* _Assigned task_
Without any pictures, output the records exactly as they are.

*** Supplied records Section Begins ***

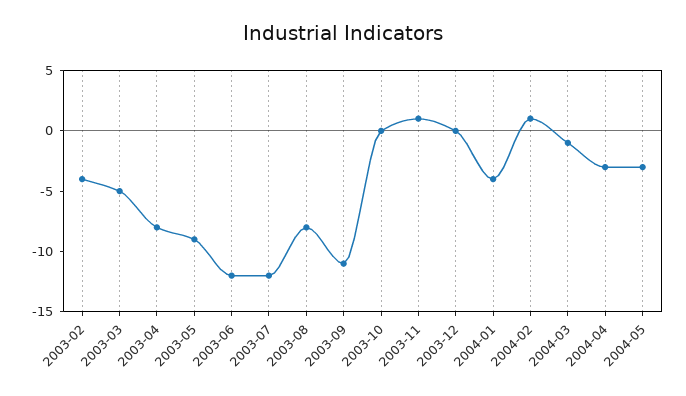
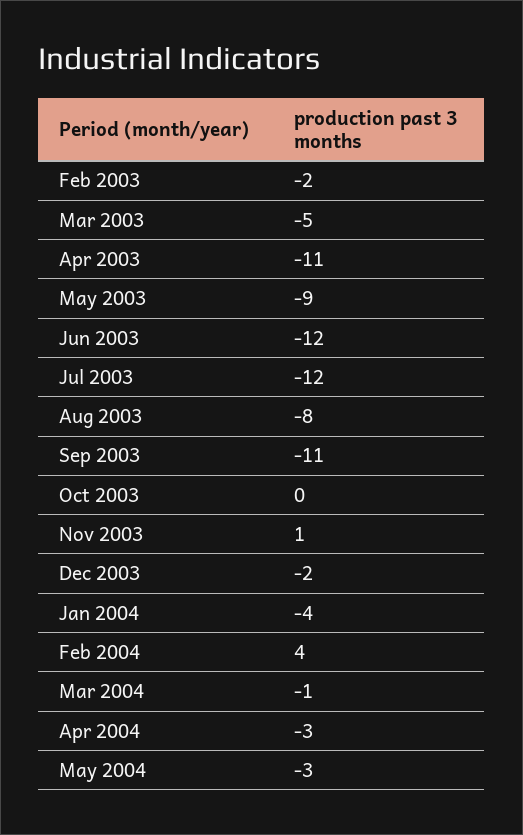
  {
-   "2003-02": -4,
+   "2003-02": -2,
    "2003-03": -5,
-   "2003-04": -8,
+   "2003-04": -11,
    "2003-05": -9,
    "2003-06": -12,
    "2003-07": -12,
    "2003-08": -8,
    "2003-09": -11,
    "2003-10": 0,
    "2003-11": 1,
-   "2003-12": 0,
+   "2003-12": -2,
    "2004-01": -4,
-   "2004-02": 1,
+   "2004-02": 4,
    "2004-03": -1,
    "2004-04": -3,
    "2004-05": -3
  }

*** Supplied records Section Ends ***

* _Answer area_
  {
-   "2003-02": -4,
+   "2003-02": -2,
    "2003-03": -5,
-   "2003-04": -8,
+   "2003-04": -11,
    "2003-05": -9,
    "2003-06": -12,
    "2003-07": -12,
    "2003-08": -8,
    "2003-09": -11,
    "2003-10": 0,
    "2003-11": 1,
-   "2003-12": 0,
+   "2003-12": -2,
    "2004-01": -4,
-   "2004-02": 1,
+   "2004-02": 4,
    "2004-03": -1,
    "2004-04": -3,
    "2004-05": -3
  }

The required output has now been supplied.